[[ Available records, beginning ]]

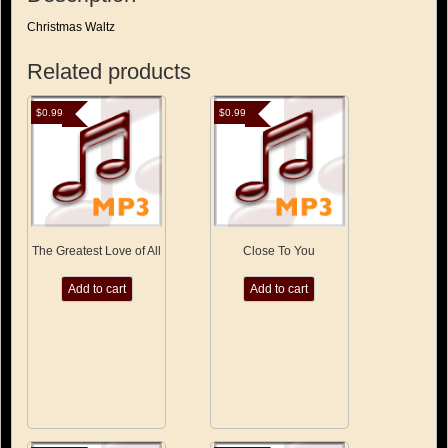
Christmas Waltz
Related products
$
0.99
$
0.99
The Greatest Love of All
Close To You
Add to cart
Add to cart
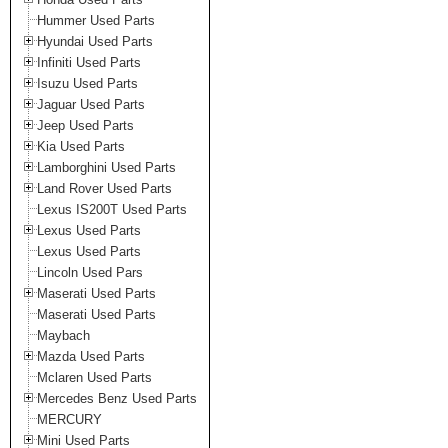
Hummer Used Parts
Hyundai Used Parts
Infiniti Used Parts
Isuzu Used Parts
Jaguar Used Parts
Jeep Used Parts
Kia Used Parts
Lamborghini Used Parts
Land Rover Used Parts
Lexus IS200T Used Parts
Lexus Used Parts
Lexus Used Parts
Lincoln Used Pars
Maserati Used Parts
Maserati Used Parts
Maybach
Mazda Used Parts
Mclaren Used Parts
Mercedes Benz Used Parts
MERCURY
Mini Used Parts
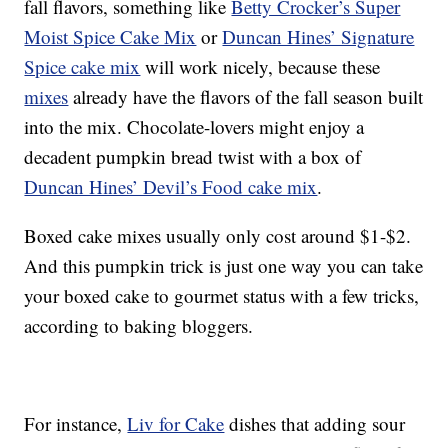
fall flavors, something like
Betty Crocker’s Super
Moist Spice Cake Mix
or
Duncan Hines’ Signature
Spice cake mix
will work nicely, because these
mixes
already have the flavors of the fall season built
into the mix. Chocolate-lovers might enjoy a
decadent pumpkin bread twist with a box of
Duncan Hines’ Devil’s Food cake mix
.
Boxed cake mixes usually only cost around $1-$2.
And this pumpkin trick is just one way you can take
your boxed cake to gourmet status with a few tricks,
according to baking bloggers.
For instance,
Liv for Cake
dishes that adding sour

[[ Available records, end ]]
[[ Available records, beginning ]]

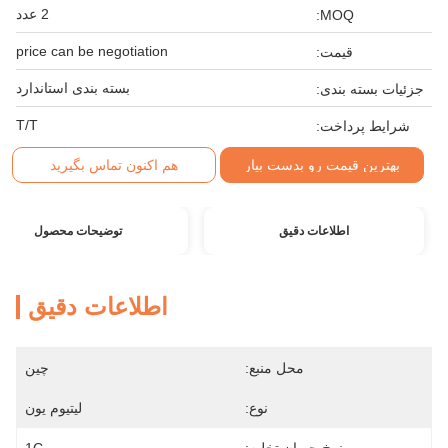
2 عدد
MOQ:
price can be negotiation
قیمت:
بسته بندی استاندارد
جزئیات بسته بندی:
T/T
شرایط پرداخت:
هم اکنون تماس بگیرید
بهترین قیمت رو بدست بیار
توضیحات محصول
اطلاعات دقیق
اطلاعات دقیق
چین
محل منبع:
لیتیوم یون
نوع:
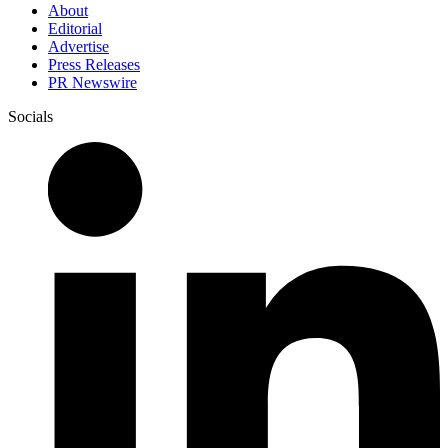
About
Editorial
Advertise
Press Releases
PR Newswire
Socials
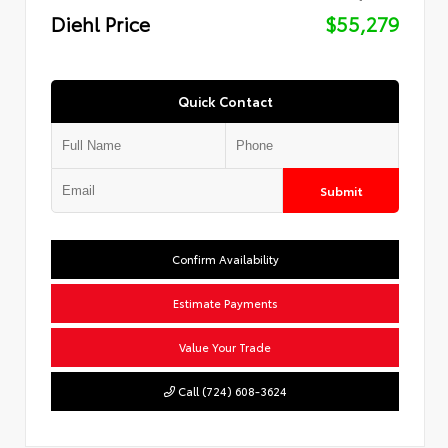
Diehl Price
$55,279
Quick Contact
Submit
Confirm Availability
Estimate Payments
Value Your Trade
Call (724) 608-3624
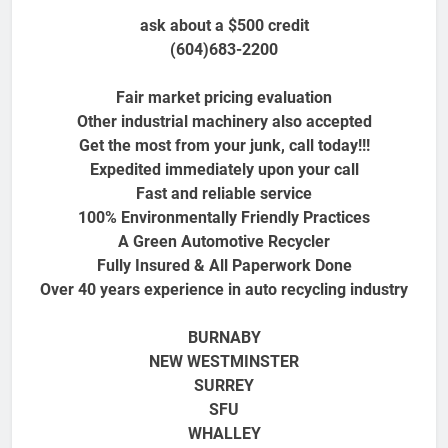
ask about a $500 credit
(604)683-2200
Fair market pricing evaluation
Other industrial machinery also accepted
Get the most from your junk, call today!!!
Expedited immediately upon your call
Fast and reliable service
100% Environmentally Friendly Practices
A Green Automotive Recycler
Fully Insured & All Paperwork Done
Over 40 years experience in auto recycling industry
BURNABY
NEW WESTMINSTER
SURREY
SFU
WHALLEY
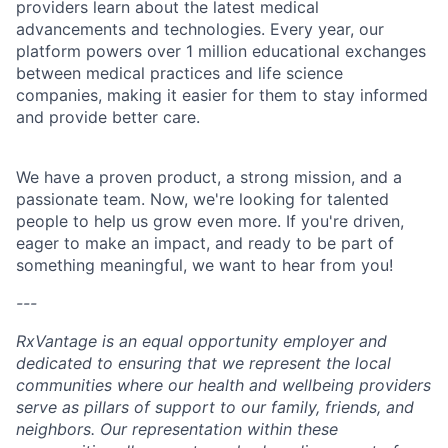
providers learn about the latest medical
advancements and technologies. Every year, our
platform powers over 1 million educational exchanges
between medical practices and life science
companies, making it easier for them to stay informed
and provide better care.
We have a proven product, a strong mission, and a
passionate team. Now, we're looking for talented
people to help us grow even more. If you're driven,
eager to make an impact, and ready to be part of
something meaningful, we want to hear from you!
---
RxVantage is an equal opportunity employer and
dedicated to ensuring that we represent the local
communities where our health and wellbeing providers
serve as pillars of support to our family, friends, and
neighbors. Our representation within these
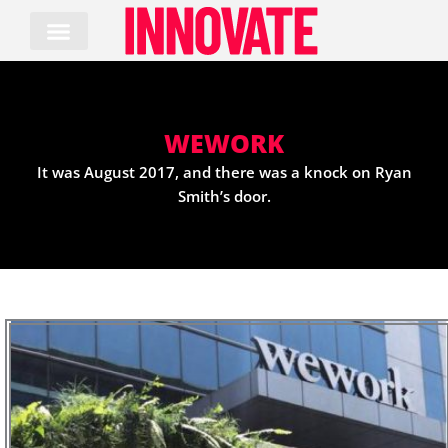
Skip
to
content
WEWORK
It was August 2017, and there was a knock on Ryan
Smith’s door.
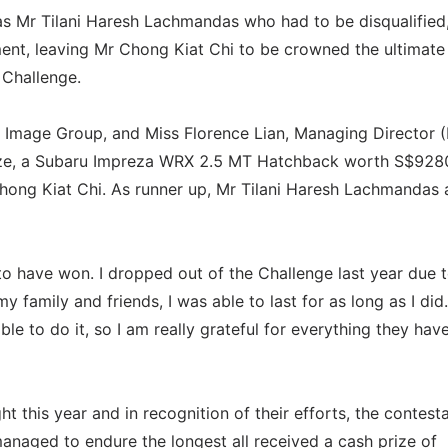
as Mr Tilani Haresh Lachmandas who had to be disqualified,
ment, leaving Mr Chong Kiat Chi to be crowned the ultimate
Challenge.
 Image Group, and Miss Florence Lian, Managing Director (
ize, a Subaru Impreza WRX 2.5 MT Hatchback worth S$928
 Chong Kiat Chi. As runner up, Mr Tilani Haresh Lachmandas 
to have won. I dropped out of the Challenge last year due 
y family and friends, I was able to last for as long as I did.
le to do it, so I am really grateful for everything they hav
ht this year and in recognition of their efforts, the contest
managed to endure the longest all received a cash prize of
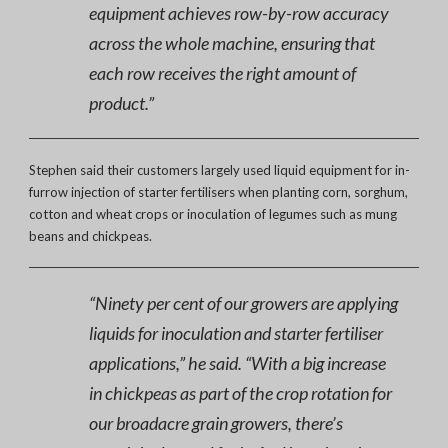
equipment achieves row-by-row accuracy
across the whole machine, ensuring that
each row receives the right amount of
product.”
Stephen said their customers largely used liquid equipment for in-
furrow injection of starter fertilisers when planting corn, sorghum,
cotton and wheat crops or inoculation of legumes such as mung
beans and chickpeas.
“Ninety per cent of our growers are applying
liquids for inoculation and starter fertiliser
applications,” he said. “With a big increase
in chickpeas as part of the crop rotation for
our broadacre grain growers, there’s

[[ Available records, end ]]
[[ Available records, beginning ]]

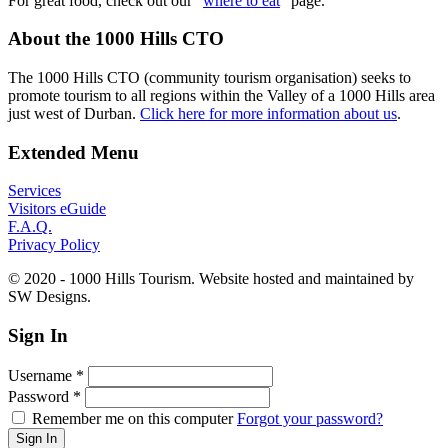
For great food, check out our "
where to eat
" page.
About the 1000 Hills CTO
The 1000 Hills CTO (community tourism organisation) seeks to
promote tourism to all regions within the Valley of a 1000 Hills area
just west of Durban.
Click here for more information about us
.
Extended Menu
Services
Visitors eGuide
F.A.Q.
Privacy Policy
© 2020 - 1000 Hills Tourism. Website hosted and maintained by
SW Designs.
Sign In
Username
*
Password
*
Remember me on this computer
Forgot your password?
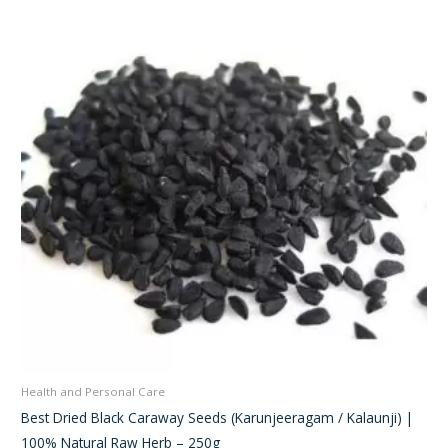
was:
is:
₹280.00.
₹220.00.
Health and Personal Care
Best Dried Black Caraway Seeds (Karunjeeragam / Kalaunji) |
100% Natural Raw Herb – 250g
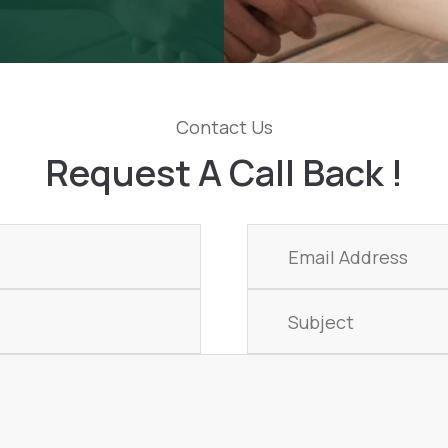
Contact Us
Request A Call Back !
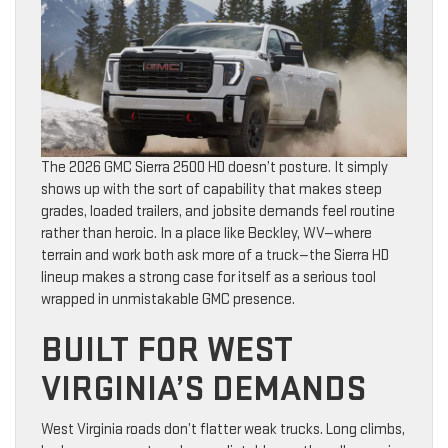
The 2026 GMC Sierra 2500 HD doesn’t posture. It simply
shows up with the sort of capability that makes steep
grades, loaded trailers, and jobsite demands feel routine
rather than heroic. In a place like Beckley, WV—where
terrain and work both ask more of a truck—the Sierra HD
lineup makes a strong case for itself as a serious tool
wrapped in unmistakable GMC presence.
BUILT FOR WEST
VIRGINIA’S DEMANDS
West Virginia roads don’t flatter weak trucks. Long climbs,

[[ Available records, end ]]

### What the task requires
Duplicate the lines from the one containing "fall flavors, something like" through the one containing "Liv for Cake", inclusive.

### Completed task
fall flavors, something like
Betty Crocker’s Super
Moist Spice Cake Mix
or
Duncan Hines’ Signature
Spice cake mix
will work nicely, because these
mixes
already have the flavors of the fall season built
into the mix. Chocolate-lovers might enjoy a
decadent pumpkin bread twist with a box of
Duncan Hines’ Devil’s Food cake mix
.
Boxed cake mixes usually only cost around $1-$2.
And this pumpkin trick is just one way you can take
your boxed cake to gourmet status with a few tricks,
according to baking bloggers.
For instance,
Liv for Cake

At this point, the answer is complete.